Students demonstrate how SmarTrach, a device that monitors a tracheostomy tube, works on an infant mannequin. Photo by Eli Patten.

Faculty adviser: Soyoung Kang, Clary Family Early Career Development Professor in Engineering Innovation in Health
Students: Hans Erickson, Dylan Heino, Vamsi Jonnalagadda, Clara Tamura

A child who needs help breathing might undergo a tracheostomy, a procedure that creates a small hole in the front of the neck and the windpipe. A small tube is placed into the opening and connects to a manual airbag or breathing machine. This enables the child to breathe through the tube, which they may need from months to years.

When the child returns home, a nurse or caretaker stays with them in case mucus needs to be removed from the tracheostomy tube so it doesn’t prevent them from breathing.

However, there isn’t currently an efficient way to identify when the tube is blocked. SmarTrach, an ME capstone project and Engineering Innovation in Health (EIH) collaboration, is developing a device that wirelessly monitors a tracheostomy tube and can detect blockage. An alarm sounds when air obstruction reaches intermediate or emergency levels.

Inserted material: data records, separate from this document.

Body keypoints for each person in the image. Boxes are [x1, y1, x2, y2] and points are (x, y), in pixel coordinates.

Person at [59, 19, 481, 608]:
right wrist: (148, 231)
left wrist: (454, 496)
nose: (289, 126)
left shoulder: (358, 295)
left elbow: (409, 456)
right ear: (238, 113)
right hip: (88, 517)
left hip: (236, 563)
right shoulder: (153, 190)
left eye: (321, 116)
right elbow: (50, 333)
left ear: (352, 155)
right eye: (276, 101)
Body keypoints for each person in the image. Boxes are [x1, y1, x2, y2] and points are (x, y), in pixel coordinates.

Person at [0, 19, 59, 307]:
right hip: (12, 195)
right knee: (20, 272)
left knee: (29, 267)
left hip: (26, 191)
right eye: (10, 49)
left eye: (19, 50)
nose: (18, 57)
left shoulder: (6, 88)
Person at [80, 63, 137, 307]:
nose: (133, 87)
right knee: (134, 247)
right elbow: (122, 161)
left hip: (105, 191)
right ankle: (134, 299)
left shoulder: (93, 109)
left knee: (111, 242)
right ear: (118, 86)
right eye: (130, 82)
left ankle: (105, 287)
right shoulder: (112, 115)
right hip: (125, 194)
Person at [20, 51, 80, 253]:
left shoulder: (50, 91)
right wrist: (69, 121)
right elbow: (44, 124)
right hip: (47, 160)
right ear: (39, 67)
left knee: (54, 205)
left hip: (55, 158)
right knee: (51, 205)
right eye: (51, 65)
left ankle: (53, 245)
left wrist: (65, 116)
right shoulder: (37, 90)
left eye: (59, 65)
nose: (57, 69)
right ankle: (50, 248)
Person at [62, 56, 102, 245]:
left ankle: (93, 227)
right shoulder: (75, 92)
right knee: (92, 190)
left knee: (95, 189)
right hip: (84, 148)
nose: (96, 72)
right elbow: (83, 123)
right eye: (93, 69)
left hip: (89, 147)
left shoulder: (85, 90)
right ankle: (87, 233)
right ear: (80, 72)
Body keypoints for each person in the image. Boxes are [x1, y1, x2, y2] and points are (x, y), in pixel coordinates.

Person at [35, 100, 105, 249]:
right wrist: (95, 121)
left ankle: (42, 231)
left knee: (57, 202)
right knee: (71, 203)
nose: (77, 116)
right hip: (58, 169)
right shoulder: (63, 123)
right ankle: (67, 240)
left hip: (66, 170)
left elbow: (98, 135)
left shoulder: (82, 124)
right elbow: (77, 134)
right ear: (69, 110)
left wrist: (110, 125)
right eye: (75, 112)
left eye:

The team began their preliminary work in fall 2022. “We did a deep-dive into clinical research to understand the problem and how it affects patients, parents, clinicians and hospitals,” says team member Dylan Heino.

After talking with clinicians, the team decided that measuring airflow using a hot-wire airflow sensor – instead of acoustics or vibration – was the most direct way of identifying tube blockage. They attached the sensor externally to the tracheostomy tube instead of modifying the tube’s design, which could potentially add obstruction and would need additional FDA approvals.

They tested the sensor in tubes with artificial levels of obstruction while someone breathed into a connected CPR mask. Using straws containing different materials – such as toothpaste, pipe cleaners and hot glue – they measured how well the device detected different levels of blockage.

To collect data about how the obstruction changed airflow, the team developed a specialized algorithm. “We didn’t have coding experience, so we had to learn how to write code to implement it into our device,” says team member Clara Tamura. “It involved lots of trial and error.”

They worked with one of their mentors, Andrew Davidson, associate teaching professor in Human Centered Design & Engineering, to implement their code and include a button, triggers and an alarm into the tiny device.

In addition to creating the device, the students learned about the process of commercializing medical devices. They became familiar with FDA regulations, created a five-year financial plan and estimated manufacturing costs. At the 2023 Hollomon Health Challenge, the students were recognized for their work with the Best Idea Prize for patient safety.